(Fragmento)
Domingo a
la mañana, capricho de preadolescente, ver la película de su libro favorito en
la semana del estreno, so pena del trauma que podría generarle que sus
compañeras la vean primero. Explicación de padre moderno: “trauma te genera que
durante dos meses tu mamá te prometa llevarte a ver La Guerra de las galaxias y
no lo haga, llegando a la zaga más grande de la historia del cine con seis años
de diferencia, no perderte una película producida por Tristán Bauer”…, el
argumento no convence. Así que allá vamos, en el horario que van los padres
divorciados, mientras en casa Paula prepara la comida.
(Aclaremos
que leí casi todos los libros de “Caídos del mapa”, así como, salvando las
distancias, leí los de Harry Potter (e incluso uso uno de ellos como ejemplo
cuando explico Parlamentarismo de Westminster en el CBC). La razón oculta, que
un día me inspire yo, cree una zaga exitosa y me haga millonario. Pero ese día
no llega…).
Siempre que
me preguntan, sobre todo en las clases de comunicación, si me gusta el cine
argentino, respondo con un categórico y antipático “NO” (reconozco que lo de
antipático no me cuesta mucho). Ante el más incisivo interrogante “¿por qué?”,
mis respuesta pueden variar: la falta de guiones originales, la pésima
iluminación, los actores de cabotaje, el maquillaje berreta (que llega al
paroxismo justamente en “El secreto de sus ojos”), el asonido (léase falta de
sonido), el tonto argumento “hay que ver cine argentino porque es nuestro”, la
idea de que malos actores se hacen buenos actores porque hacen un personaje
“distinto” en el cine (Francella, por ejemplo). El argumento varía según el
interlocutor. Pero, sencillamente, no veo cine argentino porque me aburre, me
parece reiterativo, autorreferente y autoindulgente. Una muestra más de la
decadencia social en la que nos vemos inmersos y que se acentuó en al última
década.
Con esta
aclaración, vamos a los hechos. Fuimos al cine. Desde el vamos se nota lo
perverso de los capos de Cinemark. O del programador. Antes de la película
argenta, te meten cuatro avances (o colas) de súper producciones de
hollywoodenses en las que se nota que se invirtió solo en el armado de la
promoción más que en toda la película argentina que estás por ver.

(Segmento de datos)
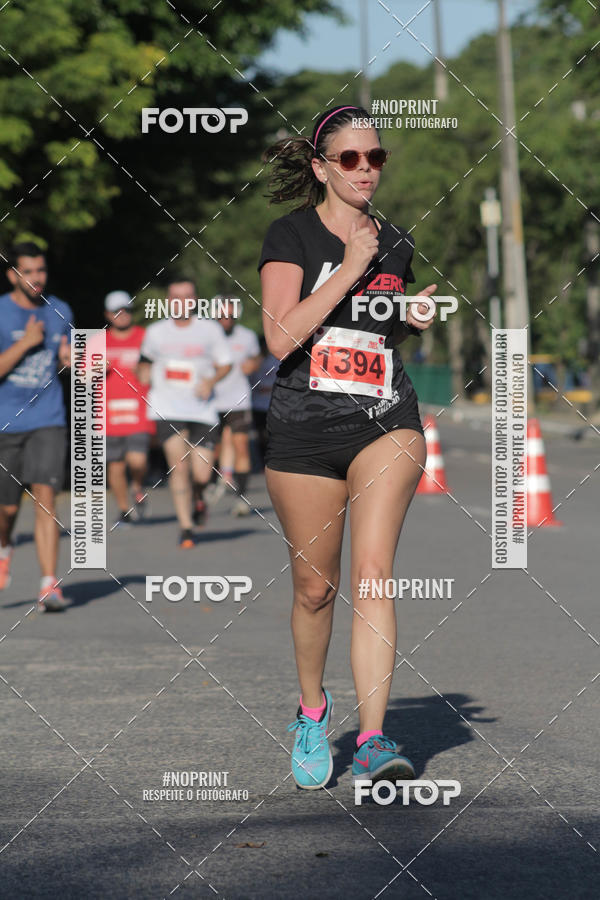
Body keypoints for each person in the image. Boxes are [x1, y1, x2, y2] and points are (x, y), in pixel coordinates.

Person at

(Consigna 1)
Enumera las respuestas que, según el fragmento sobre la salida al cine, da el autor cuando le preguntan por qué no le gusta el cine argentino.
(Consigna 2)
Prosigue el fragmento sobre la salida al cine a partir de su última oración.
El material no interviene en absoluto en esta actividad.

(Resultado del ejercicio 1)
- La falta de guiones originales
- La pésima iluminación
- Los actores de cabotaje
- El maquillaje berreta
- El asonido, es decir, la falta de sonido
- El tonto argumento "hay que ver cine argentino porque es nuestro"
- La idea de que malos actores se hacen buenos actores porque hacen un personaje "distinto" en el cine

(Resultado del ejercicio 2)
El
contraste entre el sonido de esos avances con el del sonido de la película que
empieza es notable. Arriba dije asonido (no se si existe la palabra y no tengo
ganas de ir a la RAE). La película no tiene sonido. Ni siquiera sonido
ambiente: transcurre en un colegio, es decir, con meter un montón de pibes
hablando a la vez y gritando ya tenés el 50% de la banda sonora de la película.
Pero no, eso al sonidista no se le ocurrió. La fotografía no existe. El montaje
tiene problemas de continuidad serios.
Básicamente,
más allá de estas cuestiones técnicas, el problema de la película es que falla
justamente en aquello en lo que el libro funciona. La relación entre los
chicos. Cero química entre ellos. Inexpresivos al máximo, no generan un solo
gesto de complicidad con una platea a la que no sentí reír en ningún momento.
En un momento llegué a la conclusión que un viejo capítulo de Señorita Maestra
tenía más credibilidad.
La amistad,
el hilo conductor de los diez libros, no está en ninguna parte. Las (sobre)
actuaciones de los adultos no ayudan. No generan empatía ni gracia, aunque lo
pretendan en su estereotipación.
Apenas
empezada la película, mandé un mensaje a mi mujer (nunca en toda mi vida había
mandando un mensaje desde mi celular durante la película), pero me urgía hacerlo
“por qué hacemos tan mal lo que los yanquis hacen tan bien”. Mientras escribo
esto, veo en twitter un hashtag que dice #HollywoodMiente.
Puede ser, pero saben que, cuando #HollywoodMiente
le creo. En cambio, cuando el ¿cine? argentino miente me aburro.